The increasing poverty has sapped the health of residents, including the children who live in this largely White and African-American city of less than 20,000. Milledgeville is the seat of rural Baldwin County, which occupies the geographic center of the state, and childhood obesity is rampant in both city and county. One study found that among the county’s third-graders, 62 percent of boys and 51 percent of girls were overweight or obese.
The Center for Health and Social Issues at Georgia College & State University aims to change the downward health spiral with a project funded through Healthy Kids, Healthy Communities. The center is leading a partnership that intends to turn Milledgeville and Baldwin County into a place where children and adults can easily bike, walk and find affordable, nutritious food. The project’s name is also its goal: Live Healthy Baldwin.
The county has made progress in recent years in adding trails and sports fields to established recreation areas. In Milledgeville, a downtown streetscape renovation includes a farmers’ market that is nearing the end of a successful first season.
Yet both face some sizeable challenges. The city has no public transportation, and six of its seven schools are clustered together and cut off from residential areas by a trio of busy highways. Many children simply can’t walk or bike to school safely. The project wants to circumvent the problem by completing a nine-mile bicycle/pedestrian trail that will travel east to west, running underneath the high-speed roadways and connecting neighborhoods to the schools.
“If we can establish that trail along Fishing Creek, we’ll have an ‘underground’ path that kids can use to get safely to school,” project director Jim Lidstone said.
A second goal is to boost access to healthy food in low-income neighborhoods.
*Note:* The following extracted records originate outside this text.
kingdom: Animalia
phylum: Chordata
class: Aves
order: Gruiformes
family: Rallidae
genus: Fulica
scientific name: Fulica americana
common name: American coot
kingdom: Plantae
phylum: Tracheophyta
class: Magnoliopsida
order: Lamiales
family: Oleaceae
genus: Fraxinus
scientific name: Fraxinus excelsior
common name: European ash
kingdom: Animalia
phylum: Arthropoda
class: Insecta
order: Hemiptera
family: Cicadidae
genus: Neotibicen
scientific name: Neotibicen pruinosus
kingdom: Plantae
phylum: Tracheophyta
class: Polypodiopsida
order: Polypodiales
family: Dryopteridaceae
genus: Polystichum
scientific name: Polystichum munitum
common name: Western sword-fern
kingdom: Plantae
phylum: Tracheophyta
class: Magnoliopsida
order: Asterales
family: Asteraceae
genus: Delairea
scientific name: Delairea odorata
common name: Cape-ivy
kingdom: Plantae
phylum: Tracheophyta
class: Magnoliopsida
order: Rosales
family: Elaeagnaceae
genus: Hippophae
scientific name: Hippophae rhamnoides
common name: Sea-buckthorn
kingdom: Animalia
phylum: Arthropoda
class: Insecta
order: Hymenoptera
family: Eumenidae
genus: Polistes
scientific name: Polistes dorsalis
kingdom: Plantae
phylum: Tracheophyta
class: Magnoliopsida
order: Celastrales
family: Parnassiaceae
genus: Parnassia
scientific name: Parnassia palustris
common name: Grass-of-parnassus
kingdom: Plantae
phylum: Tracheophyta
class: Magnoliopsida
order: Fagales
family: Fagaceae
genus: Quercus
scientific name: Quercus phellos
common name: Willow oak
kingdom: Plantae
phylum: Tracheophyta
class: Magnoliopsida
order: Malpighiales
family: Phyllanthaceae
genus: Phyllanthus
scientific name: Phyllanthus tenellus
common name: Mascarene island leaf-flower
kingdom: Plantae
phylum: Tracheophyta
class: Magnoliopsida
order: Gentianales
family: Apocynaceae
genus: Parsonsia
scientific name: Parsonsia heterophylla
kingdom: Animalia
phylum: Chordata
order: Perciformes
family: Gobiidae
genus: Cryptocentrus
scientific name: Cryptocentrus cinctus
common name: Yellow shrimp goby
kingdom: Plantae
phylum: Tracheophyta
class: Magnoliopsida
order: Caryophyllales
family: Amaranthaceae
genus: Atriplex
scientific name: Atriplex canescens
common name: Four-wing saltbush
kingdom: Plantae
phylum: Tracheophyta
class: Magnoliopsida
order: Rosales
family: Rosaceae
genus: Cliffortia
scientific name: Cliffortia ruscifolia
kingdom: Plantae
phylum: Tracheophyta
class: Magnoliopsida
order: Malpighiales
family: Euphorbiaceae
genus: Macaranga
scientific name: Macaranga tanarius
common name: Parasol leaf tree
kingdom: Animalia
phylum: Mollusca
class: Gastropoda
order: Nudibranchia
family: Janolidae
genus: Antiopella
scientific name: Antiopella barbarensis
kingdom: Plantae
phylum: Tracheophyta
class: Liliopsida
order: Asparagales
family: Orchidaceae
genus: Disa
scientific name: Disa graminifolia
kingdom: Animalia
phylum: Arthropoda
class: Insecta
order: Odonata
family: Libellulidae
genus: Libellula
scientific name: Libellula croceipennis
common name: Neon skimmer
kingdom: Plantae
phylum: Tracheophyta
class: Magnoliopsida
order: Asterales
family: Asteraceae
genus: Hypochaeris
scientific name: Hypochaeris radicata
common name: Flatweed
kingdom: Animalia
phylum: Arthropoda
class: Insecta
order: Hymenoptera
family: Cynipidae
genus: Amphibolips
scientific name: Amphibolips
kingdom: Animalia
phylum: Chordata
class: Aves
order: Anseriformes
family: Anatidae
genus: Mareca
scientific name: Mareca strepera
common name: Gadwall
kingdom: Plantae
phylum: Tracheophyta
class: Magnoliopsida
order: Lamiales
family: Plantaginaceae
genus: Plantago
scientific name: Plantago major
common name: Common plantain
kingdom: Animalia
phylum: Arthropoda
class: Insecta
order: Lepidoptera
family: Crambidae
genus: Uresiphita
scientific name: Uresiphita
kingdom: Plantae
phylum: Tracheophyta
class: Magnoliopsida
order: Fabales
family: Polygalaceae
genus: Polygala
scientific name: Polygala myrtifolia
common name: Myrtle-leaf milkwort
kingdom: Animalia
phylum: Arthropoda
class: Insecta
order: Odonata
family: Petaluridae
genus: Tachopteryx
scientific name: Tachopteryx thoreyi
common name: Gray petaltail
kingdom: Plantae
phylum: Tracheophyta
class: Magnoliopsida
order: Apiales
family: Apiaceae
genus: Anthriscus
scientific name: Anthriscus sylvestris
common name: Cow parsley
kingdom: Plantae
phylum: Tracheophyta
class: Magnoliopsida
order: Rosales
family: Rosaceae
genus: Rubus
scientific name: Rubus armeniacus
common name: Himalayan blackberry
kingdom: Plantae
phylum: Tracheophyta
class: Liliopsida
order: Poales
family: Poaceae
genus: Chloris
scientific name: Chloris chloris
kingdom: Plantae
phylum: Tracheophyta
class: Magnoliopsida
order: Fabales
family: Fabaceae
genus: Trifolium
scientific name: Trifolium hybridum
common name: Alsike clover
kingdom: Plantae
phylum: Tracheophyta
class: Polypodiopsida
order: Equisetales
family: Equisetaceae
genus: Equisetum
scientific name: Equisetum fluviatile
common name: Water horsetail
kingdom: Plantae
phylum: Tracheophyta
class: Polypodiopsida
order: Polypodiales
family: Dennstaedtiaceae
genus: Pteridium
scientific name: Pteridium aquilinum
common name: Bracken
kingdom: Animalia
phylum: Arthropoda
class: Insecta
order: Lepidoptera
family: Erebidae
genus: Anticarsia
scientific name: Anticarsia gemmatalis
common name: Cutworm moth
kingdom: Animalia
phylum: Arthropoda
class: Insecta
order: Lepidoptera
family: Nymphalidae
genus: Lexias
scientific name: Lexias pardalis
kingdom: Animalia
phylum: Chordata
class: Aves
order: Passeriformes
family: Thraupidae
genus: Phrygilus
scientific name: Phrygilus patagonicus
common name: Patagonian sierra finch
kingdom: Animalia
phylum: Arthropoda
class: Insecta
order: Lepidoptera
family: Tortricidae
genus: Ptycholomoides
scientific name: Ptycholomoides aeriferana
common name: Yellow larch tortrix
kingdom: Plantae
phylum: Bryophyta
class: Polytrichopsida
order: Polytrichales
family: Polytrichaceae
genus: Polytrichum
The initiative will use master gardeners to develop several vegetable gardens around the city. Students will help plant and harvest the crop, which will be provided to after-school programs for healthy snacks.
The project plans to draw upon the enthusiasm of volunteers who have already established one such garden in an at-risk neighborhood. “They’re out there every Saturday morning transforming this old school property,” Lidstone said. “It’s amazing to see the progress that has been made in a short time.”
Important participants in Live Healthy Baldwin are the college’s Civic Agency Project, the Oconee River Greenway Authority and the Milledgeville Community Garden Association. They and other partners will tap the city’s assets, which include strong local support, to build and sustain the project’s vision.
As Lidstone explained, “We want to transform Milledgeville into a community where making the right choice is the easy choice.”